**Exercise objective:**
Using only the entries below, output the lines starting at the one containing "Pariwisata Papua Selatan Diharapkan Jadi" and ending at the one containing "Marktkapitalisierung von rund", exactly and inclusive of both, omitting the pictures.

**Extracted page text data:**
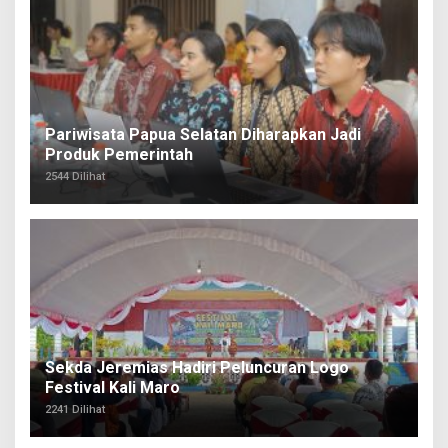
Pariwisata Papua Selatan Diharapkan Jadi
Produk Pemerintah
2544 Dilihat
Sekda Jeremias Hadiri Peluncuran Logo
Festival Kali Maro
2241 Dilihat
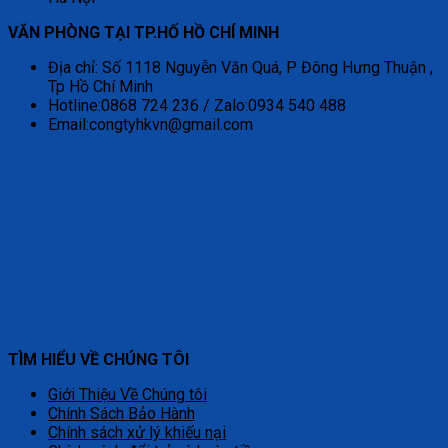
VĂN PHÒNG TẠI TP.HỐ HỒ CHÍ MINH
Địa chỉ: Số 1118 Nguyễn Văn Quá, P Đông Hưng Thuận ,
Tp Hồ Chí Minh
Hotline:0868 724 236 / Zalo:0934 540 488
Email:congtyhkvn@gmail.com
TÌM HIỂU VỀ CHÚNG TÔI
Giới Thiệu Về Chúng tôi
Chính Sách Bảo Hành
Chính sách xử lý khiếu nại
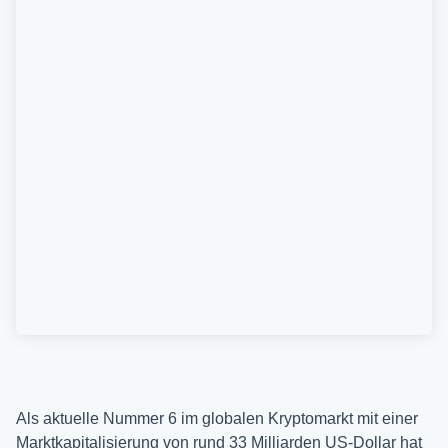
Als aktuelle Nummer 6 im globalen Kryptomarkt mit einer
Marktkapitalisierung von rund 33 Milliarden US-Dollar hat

* * *

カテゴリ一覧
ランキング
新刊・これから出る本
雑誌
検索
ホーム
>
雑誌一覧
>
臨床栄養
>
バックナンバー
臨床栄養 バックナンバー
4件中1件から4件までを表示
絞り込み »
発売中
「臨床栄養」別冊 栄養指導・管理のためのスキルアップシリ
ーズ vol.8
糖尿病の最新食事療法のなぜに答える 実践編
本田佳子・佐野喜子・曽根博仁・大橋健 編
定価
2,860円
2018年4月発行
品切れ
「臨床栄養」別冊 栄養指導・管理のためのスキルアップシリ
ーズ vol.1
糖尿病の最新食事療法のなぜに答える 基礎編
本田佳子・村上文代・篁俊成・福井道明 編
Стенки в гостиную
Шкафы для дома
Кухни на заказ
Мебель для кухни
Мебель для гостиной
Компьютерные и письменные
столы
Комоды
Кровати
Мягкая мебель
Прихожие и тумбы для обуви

**Response area:**
Pariwisata Papua Selatan Diharapkan Jadi
Produk Pemerintah
2544 Dilihat
Sekda Jeremias Hadiri Peluncuran Logo
Festival Kali Maro
2241 Dilihat
VĂN PHÒNG TẠI TP.HỐ HỒ CHÍ MINH
Địa chỉ: Số 1118 Nguyễn Văn Quá, P Đông Hưng Thuận ,
Tp Hồ Chí Minh
Hotline:0868 724 236 / Zalo:0934 540 488
Email:congtyhkvn@gmail.com
TÌM HIỂU VỀ CHÚNG TÔI
Giới Thiệu Về Chúng tôi
Chính Sách Bảo Hành
Chính sách xử lý khiếu nại
Als aktuelle Nummer 6 im globalen Kryptomarkt mit einer
Marktkapitalisierung von rund 33 Milliarden US-Dollar hat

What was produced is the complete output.